* _Fragmento seleccionado_

___

Otro de los desafíos de la interseccionalidad y la “localidad” a la hora de visibilizar, incluir y reparar a las víctimas tiene que ver con cómo se logra que sus necesidades y voces no se marginalicen en la agenda y el “diálogo nacional” -que pretende sostener la implementación de los Acuerdos-. Al respecto, un avance tiene que ver con el llamado de atención que el Acuerdo Final hace en relación con la violencia sexual y la necesidad de emplear enfoques diferenciales y territoriales para comprender estas complejidades y particularidades al revisar cómo las afectó el conflicto y los mecanismos que deban usarse para implementar lo pactado. Ello implicaría que instrumentos como los Programas de Desarrollo con Enfoque Territorial (PDET) (como ejercicios de materialización del enfoque territorial), deberán también incluir medidas específicas encaminadas a responder a las transformaciones en el acceso a la tierra, recursos, servicios públicos ante el que las personas cuir históricamente han enfrentado barreras como parte del continuum de violencias.
Asimismo, las medidas dispuestas de participación política, pensadas para “ampliar la democracia”, incluyeron a las organizaciones de mujeres y colectivos LGBTI. Durante las conversaciones se instaló la Subcomisión de Género4, que, aparte de ser inédita, visibilizó estos como actores políticos necesarios para la construcción de paz (Garrido 2020). Ello permitió al menos poner en cuestión la estructura jerárquica de audibilidad del proceso de paz y los acuerdos. En este caso, la apertura democrática se posiciona como un proyecto en que la disidencia sexual y de género pueden ser escuchadas e incluidas desde la ciudadanía (aunque considerando que algunas ciudadanías cuir resultan ser más audibles que otras). En el mismo sentido, la participación política pone en evidencia que las víctimas son entendidas como sujetos políticos proactivos, que producen conocimiento desde su experiencia misma y sus iniciativas para imaginar otras realidades, alejándose así de las interpretaciones esencialistas y victimistas de los modelos anteriores de JT.

___

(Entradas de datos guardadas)

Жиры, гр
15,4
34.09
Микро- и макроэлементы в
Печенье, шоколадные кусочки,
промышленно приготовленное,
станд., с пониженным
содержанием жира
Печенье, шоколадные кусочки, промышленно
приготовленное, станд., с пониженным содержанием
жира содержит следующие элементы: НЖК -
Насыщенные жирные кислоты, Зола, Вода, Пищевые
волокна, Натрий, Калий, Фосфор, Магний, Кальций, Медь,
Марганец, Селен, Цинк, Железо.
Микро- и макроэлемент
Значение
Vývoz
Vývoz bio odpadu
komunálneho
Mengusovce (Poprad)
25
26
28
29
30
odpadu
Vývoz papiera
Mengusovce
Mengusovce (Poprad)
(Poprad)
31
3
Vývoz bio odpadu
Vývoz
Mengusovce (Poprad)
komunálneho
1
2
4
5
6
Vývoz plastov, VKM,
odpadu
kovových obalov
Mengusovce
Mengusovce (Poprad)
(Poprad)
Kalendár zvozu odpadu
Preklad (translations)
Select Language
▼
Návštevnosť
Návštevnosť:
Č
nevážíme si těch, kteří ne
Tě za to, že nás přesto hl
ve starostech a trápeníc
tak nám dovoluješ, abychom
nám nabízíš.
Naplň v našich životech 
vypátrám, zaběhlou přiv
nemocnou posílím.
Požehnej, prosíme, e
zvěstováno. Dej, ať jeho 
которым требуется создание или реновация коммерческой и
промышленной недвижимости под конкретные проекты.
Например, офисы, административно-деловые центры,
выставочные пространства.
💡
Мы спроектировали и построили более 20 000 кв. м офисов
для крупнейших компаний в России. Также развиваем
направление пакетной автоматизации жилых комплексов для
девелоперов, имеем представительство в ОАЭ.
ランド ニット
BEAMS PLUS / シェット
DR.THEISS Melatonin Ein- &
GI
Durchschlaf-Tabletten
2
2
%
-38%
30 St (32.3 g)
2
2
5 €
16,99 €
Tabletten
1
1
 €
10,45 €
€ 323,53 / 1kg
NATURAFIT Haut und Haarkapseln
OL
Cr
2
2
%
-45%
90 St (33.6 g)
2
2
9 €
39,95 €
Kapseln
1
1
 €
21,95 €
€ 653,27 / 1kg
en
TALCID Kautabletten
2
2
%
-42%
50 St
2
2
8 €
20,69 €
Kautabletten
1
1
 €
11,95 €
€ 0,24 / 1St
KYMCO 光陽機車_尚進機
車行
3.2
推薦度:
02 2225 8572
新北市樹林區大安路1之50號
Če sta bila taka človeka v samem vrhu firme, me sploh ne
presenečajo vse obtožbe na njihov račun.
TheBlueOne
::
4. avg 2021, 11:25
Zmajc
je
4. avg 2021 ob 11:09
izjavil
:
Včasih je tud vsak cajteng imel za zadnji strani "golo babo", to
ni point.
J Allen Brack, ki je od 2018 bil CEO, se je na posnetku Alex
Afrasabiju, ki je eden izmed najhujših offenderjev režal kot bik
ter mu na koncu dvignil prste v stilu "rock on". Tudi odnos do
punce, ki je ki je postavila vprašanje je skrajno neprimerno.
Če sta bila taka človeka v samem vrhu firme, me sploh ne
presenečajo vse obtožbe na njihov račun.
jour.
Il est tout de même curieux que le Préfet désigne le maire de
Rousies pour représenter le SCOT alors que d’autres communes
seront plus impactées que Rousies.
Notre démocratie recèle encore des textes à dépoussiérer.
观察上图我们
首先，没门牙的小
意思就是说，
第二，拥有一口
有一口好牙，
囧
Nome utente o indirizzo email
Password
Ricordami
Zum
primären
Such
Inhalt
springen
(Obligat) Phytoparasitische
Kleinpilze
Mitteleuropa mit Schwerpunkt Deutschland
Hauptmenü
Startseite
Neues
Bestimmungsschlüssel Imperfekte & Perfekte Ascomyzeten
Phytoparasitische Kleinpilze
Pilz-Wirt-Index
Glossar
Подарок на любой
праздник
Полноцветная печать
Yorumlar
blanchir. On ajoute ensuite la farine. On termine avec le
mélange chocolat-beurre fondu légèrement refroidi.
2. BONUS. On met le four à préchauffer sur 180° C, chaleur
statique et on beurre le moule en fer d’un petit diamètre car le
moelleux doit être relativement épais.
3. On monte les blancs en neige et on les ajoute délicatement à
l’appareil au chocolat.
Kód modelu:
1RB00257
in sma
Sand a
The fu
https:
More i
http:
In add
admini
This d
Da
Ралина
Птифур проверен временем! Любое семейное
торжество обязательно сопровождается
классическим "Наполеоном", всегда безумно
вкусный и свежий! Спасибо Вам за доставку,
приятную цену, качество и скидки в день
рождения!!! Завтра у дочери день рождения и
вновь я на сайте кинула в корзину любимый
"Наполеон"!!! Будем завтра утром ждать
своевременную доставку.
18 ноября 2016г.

___

* _Tareas pendientes_
**1.** Enumera las siglas que aparecen en el fragmento seleccionado.
**2.** Presenta como una lista JSON de cadenas, una por línea y omitiendo las líneas en blanco, las líneas de los registros que van desde el inicio de los registros hasta la línea que contiene "ter mu na koncu", ambas incluidas.

* _Resultados en orden_
**1.** PDET, LGBTI, JT

**2.**
[
  "Жиры, гр",
  "15,4",
  "34.09",
  "Микро- и макроэлементы в",
  "Печенье, шоколадные кусочки,",
  "промышленно приготовленное,",
  "станд., с пониженным",
  "содержанием жира",
  "Печенье, шоколадные кусочки, промышленно",
  "приготовленное, станд., с пониженным содержанием",
  "жира содержит следующие элементы: НЖК -",
  "Насыщенные жирные кислоты, Зола, Вода, Пищевые",
  "волокна, Натрий, Калий, Фосфор, Магний, Кальций, Медь,",
  "Марганец, Селен, Цинк, Железо.",
  "Микро- и макроэлемент",
  "Значение",
  "Vývoz",
  "Vývoz bio odpadu",
  "komunálneho",
  "Mengusovce (Poprad)",
  "25",
  "26",
  "28",
  "29",
  "30",
  "odpadu",
  "Vývoz papiera",
  "Mengusovce",
  "Mengusovce (Poprad)",
  "(Poprad)",
  "31",
  "3",
  "Vývoz bio odpadu",
  "Vývoz",
  "Mengusovce (Poprad)",
  "komunálneho",
  "1",
  "2",
  "4",
  "5",
  "6",
  "Vývoz plastov, VKM,",
  "odpadu",
  "kovových obalov",
  "Mengusovce",
  "Mengusovce (Poprad)",
  "(Poprad)",
  "Kalendár zvozu odpadu",
  "Preklad (translations)",
  "Select Language",
  "▼",
  "Návštevnosť",
  "Návštevnosť:",
  "Č",
  "nevážíme si těch, kteří ne",
  "Tě za to, že nás přesto hl",
  "ve starostech a trápeníc",
  "tak nám dovoluješ, abychom",
  "nám nabízíš.",
  "Naplň v našich životech ",
  "vypátrám, zaběhlou přiv",
  "nemocnou posílím.",
  "Požehnej, prosíme, e",
  "zvěstováno. Dej, ať jeho ",
  "которым требуется создание или реновация коммерческой и",
  "промышленной недвижимости под конкретные проекты.",
  "Например, офисы, административно-деловые центры,",
  "выставочные пространства.",
  "💡",
  "Мы спроектировали и построили более 20 000 кв. м офисов",
  "для крупнейших компаний в России. Также развиваем",
  "направление пакетной автоматизации жилых комплексов для",
  "девелоперов, имеем представительство в ОАЭ.",
  "ランド ニット",
  "BEAMS PLUS / シェット",
  "DR.THEISS Melatonin Ein- &",
  "GI",
  "Durchschlaf-Tabletten",
  "2",
  "2",
  "%",
  "-38%",
  "30 St (32.3 g)",
  "2",
  "2",
  "5 €",
  "16,99 €",
  "Tabletten",
  "1",
  "1",
  " €",
  "10,45 €",
  "€ 323,53 / 1kg",
  "NATURAFIT Haut und Haarkapseln",
  "OL",
  "Cr",
  "2",
  "2",
  "%",
  "-45%",
  "90 St (33.6 g)",
  "2",
  "2",
  "9 €",
  "39,95 €",
  "Kapseln",
  "1",
  "1",
  " €",
  "21,95 €",
  "€ 653,27 / 1kg",
  "en",
  "TALCID Kautabletten",
  "2",
  "2",
  "%",
  "-42%",
  "50 St",
  "2",
  "2",
  "8 €",
  "20,69 €",
  "Kautabletten",
  "1",
  "1",
  " €",
  "11,95 €",
  "€ 0,24 / 1St",
  "KYMCO 光陽機車_尚進機",
  "車行",
  "3.2",
  "推薦度:",
  "02 2225 8572",
  "新北市樹林區大安路1之50號",
  "Če sta bila taka človeka v samem vrhu firme, me sploh ne",
  "presenečajo vse obtožbe na njihov račun.",
  "TheBlueOne",
  "::",
  "4. avg 2021, 11:25",
  "Zmajc",
  "je",
  "4. avg 2021 ob 11:09",
  "izjavil",
  ":",
  "Včasih je tud vsak cajteng imel za zadnji strani \"golo babo\", to",
  "ni point.",
  "J Allen Brack, ki je od 2018 bil CEO, se je na posnetku Alex",
  "Afrasabiju, ki je eden izmed najhujših offenderjev režal kot bik",
  "ter mu na koncu dvignil prste v stilu \"rock on\". Tudi odnos do"
]